A Brown Dog with A Short Coat and Red Collar Sitting in A Car with the Window Rolled Down

Summer Care Tips for Pupper Lovers

A Flat-Coated Retriever Resting Its Front Paws OnA Black Water Fountain and Drinking From It

Summer may be the time when you want to make the most of those clear skies, but you should pause and think of your furry friend before making your way to the beaches. Since most dogs have fur on their bodies, they cannot cool off as much through sweating as their hoomans.

Keep reading to learn the best dog care tips this summer, and keep your precious pets from getting a heat stroke or infection.

Spare Some Sun Protection for the Pooch

If your think fur’s enough to protect a canine from sunburn, think again. While the coat does help, some dogs with particularly short or light-hued fur may still get burned.

The uncensored sun has the same side effects for canines as it does for humans—they get flushed, develop blisters, and might even get skin cancer in the long run.

Therefore, you have to get a sunscreen compatible for pets and apply it after every four to five hours on patches where the fur’s running short, say the belly, ears, nose, and even the paws, for good measure.

Hot Car? Hell No!

If you’ve read the bit where we mentioned dogs can’t cool down by sweating, you should know they don’t stand a chance when left in the car on a hot day.

In case you’re not aware, a car parked under open skies in the summer can heat to twice the actual temperature. Leaving your dog in there can lead to a stroke within minutes.

A Male Surfer Riding the Waves with His Vested Dog

Read Your Pupper’s Body Language

Dogs like to take care of rising body temperatures by sweating out what they can, drinking water, panting, and releasing heat through their paws.

However, when the heat gets too much, you might want to watch out for change in their panting patterns, heavy drool, chapped and inflamed gums, diarrhea, dry heaving or vomiting, and uneven steps.

These are signs that your pooch needs a bit of shade to cool off. You can take extra measures by scrubbing their body with a wet cloth, but nothing too cold. If the symptoms persist, bring them to a vet for a checkup.

Beware the Water

When out on the beach or even by the pool, keep an eye on signs of struggle or exhaustion because getting out is much harder than diving in, and they might need your assistance to get back on dry ground.

Moreover, be safe when taking a water ride by buying them a life vest, even if the waters are tranquil and there’s no storm on the horizon.

A Brown Dog with A Short Coat and Red Collar Sitting in A Car with the Window Rolled Down

Keep Out the Summer Insects

If you’re wondering how an animal ends up getting infected in the summer, this right here’s your answer. When the weather’s practically tropical, it brings mosquitos, ticks, and other bloodsuckers with it that leave behind a host of diseases your puppy’s poor immune system may be too weak to fight.

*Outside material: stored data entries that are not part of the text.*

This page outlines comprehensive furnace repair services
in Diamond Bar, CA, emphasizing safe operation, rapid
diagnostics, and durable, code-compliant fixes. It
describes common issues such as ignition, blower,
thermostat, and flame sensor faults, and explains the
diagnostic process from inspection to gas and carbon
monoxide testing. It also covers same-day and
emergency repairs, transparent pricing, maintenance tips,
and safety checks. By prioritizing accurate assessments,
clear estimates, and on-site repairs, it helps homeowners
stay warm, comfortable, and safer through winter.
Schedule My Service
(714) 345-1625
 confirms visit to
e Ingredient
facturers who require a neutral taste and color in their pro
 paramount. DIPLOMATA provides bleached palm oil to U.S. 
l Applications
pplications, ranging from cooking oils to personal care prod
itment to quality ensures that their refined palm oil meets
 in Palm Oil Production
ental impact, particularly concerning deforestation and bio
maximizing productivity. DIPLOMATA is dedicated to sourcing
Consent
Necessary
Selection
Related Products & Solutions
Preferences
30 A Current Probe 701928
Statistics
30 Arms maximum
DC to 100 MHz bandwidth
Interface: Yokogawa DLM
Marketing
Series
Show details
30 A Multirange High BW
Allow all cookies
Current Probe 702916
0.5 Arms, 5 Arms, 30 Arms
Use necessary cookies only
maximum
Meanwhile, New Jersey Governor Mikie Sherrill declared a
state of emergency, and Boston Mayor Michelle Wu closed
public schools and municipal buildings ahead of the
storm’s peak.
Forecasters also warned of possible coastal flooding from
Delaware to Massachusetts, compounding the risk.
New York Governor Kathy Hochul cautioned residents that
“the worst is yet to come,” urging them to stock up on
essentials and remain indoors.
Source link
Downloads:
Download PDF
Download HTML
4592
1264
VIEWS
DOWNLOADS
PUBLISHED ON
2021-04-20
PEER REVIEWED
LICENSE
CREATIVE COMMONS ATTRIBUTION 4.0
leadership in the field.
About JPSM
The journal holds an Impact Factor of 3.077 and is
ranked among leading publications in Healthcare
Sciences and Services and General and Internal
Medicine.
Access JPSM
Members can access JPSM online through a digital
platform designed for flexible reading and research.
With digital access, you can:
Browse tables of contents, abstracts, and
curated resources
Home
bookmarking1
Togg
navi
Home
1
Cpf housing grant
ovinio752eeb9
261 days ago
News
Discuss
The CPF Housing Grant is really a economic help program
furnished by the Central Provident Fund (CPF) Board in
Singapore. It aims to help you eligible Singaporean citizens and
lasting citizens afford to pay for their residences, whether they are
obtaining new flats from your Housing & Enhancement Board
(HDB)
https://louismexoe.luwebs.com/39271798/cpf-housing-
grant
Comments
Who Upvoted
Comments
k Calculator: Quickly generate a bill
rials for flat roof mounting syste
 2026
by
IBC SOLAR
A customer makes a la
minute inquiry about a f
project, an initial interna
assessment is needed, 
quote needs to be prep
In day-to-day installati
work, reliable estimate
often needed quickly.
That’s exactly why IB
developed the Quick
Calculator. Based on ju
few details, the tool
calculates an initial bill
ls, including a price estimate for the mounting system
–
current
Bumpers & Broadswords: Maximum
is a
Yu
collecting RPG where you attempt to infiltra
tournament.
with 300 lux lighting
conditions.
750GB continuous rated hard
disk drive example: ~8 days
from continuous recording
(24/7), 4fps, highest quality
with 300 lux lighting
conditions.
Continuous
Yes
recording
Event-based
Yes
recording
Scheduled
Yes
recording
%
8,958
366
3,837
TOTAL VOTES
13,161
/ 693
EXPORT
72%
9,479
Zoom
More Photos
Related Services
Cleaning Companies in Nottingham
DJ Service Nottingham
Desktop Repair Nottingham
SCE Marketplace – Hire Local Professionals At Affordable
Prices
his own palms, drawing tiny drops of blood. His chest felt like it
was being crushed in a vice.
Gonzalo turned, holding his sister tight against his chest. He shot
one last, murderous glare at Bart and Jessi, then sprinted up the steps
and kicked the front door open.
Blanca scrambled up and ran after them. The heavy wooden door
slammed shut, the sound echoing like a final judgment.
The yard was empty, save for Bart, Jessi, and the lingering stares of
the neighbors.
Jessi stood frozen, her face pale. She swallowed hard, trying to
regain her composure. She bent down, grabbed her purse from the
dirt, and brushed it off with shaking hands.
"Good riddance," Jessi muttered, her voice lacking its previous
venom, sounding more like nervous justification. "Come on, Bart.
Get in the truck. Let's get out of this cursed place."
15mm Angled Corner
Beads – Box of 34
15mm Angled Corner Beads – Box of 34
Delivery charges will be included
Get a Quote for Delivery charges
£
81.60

We recommend preventive measures in the form of grass trimming and at least one visit to the clinic for prescriptive medicine against these parasites. Pesticides may kill the insects, but they’re not exactly pet-friendly.

Break-In Those Doggy Boots

Now’s the time to invest in pooch footwear—you know why? Because dogs do have skin on their paws, it feels hot surfaces like humans do. In the summers, the paws are usually where the heat enters their body, so you need to keep them off blistering hot, open surfaces, like roads, streets, and even your own front and backyard.

Our certified dog behaviorist suggests a simple spray of water on their paws and doggy boots when they’re out and about town with you. They look cute and get the job done. It’s a win-win!

A Dog in A Pool with Its Head Barely Out of the Water

Reconfigure Your Daily Walks

Your dog needs its daily walk—how else will it take care of business and scope out the ladies? In the warm season, however, you should push your walks back or bring them forward.

Instead of going out in the middle of the day, take your pup with you on your early morning runs, or go out in the evenings when the temperatures drop.

Continue the Trim Routine

Doggy fur’s a bit of a twofer. It keeps your pet from cooling off by sweating out but also does its best to keep the coat cool when temperatures run high and warm when they run low.

Therefore, you must not get rid of their coat during the summer season. It keeps them snug and cozy in the evenings and protects them from sunburn during the day. You’re better off keeping their fur the same as always—only trimming when absolutely necessary. However, if you must shave, leave at least an inch of coat on.

Don’t Be Late to Hydrate

You think we get thirstier during the summers? Wait till you see your new dog. Indeed, canines drink way more water in higher temperatures than humans because they get hotter faster.

Keep refilling its water dish when at home, make the food extra moist, and carry a spare water bottle with you at all times when outdoors. No amount is too much for your pooch.

We also recommend standing under awnings and shaded areas as much as possible when out and about because the only sun your pup’s getting is sunstroke—there’s no tan in between.